The game alarm signal, which has been inverted at 10°, is input to the digital multiplexer 2. On the other hand, in the downstream direction, the game warning signal of "0" transmitted from the digital multiplexer 2 is inverted by the add/drop devices 4 and 3, and the game warning signal of "0" is input to the digital multiplexer 1. In this case, the game alarm monitoring circuit 13 that monitors the game alarm in the upstream direction of the add/drop device 4 and the game alarm monitor circuit 13 that monitors the game alarm in the downstream direction of the add/drop device 3 receive a signal of “1”. We have come to recognize time as compression. Also, the game alarm monitoring circuit 13 that monitors the game alarm in the downstream direction of the insertion/dropping device 4 and the game alarm monitoring circuit 13 that monitors the game warning in the upstream direction of the insertion/dropping device 3 detect when a signal of "0" is coming. It has come to be recognized as normal.

For example, if the add/drop device 3 becomes a failure and is passed through, the game alarm signal input to the add/drop device 4 in the upstream direction becomes 0'', and the game alarm signal input to the digital multiplexer 1 in the downstream direction becomes 0''. It becomes "1", and the game alarm monitoring circuit 13 of the add/drop device 4 and the digital multiplexer 1 on both sides can know the failure of the add/drop device 3.If the add/drop device 4 becomes a failure and a through bus is established. In the same manner as described in Section 2 above, the fault can be detected by the game alarm monitoring circuits 13 of the digital multiplexer 2 and the add/drop device 3 on both sides. Note that devices other than those on both sides can also detect a failure by inverting the game alarm signal.

(According to the present invention, when the add/drop device becomes a failure, the game alarm signal is not inverted because it is passed through the bus, so at least the devices on both sides can detect the failure.) effective.

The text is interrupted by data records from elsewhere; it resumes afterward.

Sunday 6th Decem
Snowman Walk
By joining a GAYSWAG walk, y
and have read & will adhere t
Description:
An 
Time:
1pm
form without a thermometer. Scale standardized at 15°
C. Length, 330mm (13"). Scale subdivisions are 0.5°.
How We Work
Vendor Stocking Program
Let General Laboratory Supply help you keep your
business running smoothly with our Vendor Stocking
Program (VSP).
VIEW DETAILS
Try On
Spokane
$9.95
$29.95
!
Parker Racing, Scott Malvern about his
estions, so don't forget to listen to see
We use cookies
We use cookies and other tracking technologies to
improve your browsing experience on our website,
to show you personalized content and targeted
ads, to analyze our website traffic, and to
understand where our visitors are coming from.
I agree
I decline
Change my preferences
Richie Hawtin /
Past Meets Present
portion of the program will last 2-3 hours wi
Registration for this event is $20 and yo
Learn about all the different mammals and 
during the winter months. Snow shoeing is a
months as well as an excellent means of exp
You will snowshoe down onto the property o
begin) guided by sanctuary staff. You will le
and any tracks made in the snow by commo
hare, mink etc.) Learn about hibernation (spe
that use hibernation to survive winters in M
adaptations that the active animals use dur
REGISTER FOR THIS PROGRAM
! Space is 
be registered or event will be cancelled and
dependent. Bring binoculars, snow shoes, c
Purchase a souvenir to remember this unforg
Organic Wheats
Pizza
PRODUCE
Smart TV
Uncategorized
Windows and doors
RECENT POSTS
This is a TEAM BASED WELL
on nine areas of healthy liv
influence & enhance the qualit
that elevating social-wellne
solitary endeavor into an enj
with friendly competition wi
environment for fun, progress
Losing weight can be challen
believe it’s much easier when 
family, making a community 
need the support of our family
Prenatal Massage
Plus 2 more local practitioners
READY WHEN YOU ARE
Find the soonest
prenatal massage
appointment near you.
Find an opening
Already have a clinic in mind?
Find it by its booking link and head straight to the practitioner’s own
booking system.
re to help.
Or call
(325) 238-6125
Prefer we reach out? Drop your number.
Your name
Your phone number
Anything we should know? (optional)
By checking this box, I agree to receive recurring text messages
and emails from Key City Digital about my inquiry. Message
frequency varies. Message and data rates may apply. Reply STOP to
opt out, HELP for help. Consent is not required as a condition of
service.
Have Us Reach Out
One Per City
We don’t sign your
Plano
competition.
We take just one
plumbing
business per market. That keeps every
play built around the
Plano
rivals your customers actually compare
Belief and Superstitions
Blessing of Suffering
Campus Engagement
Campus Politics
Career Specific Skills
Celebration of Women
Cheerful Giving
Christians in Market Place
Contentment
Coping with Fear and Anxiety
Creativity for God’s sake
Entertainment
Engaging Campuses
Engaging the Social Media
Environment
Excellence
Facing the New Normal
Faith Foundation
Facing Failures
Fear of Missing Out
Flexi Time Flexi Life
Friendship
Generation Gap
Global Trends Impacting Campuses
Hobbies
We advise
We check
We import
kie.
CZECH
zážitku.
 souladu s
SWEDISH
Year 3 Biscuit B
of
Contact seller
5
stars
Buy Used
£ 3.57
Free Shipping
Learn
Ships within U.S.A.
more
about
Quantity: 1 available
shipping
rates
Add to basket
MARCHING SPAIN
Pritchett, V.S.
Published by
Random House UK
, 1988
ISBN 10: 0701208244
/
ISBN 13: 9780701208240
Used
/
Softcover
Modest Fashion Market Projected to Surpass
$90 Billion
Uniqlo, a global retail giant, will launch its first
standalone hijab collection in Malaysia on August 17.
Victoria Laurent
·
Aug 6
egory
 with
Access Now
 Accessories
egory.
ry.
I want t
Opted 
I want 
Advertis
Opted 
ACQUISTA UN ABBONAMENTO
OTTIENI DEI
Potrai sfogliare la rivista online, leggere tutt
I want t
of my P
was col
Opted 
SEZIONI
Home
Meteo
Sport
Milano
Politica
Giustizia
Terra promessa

[Brief explanation of the drawing]

FIG. 1 is a block diagram of a communication system using a conventional add/drop device, FIG. 2 is an explanatory diagram of through-path operation in the event of a failure in the add/drop device, and FIG. 3 is a schematic diagram of an add/drop device according to an embodiment of the present invention. FIG. In the figure, 1.2 is a digital multiplexer, 3 and 4 are add/drop devices, 5.6 is a signal add/drop unit, and 7-1. 7-2.8-1.8-2.9-1.9-2 is the transmission line, 1
0 indicates an insertion/branching section, SWI to SW4 are switches, 11 is a multiplexed signal separation section, 12 is a multiplexing section 13 is a game alarm monitoring circuit, 14 is an inversion circuit, 15 is a signal branching terminal, and 16 is a signal insertion terminal. '! ] I21= article 2 drunkenness tower 3 drunkenness

Claims (1)

[Claims] In a digital communication system having opposing add/drop devices between opposing digital multiplexers, a means for extracting a game alarm signal of the digital multiplexer by the add/drop device and inverting the transmission; 1. A failure detection method for an add/drop device, characterized in that each add/drop device is provided with means for monitoring the polarity of an alarm signal.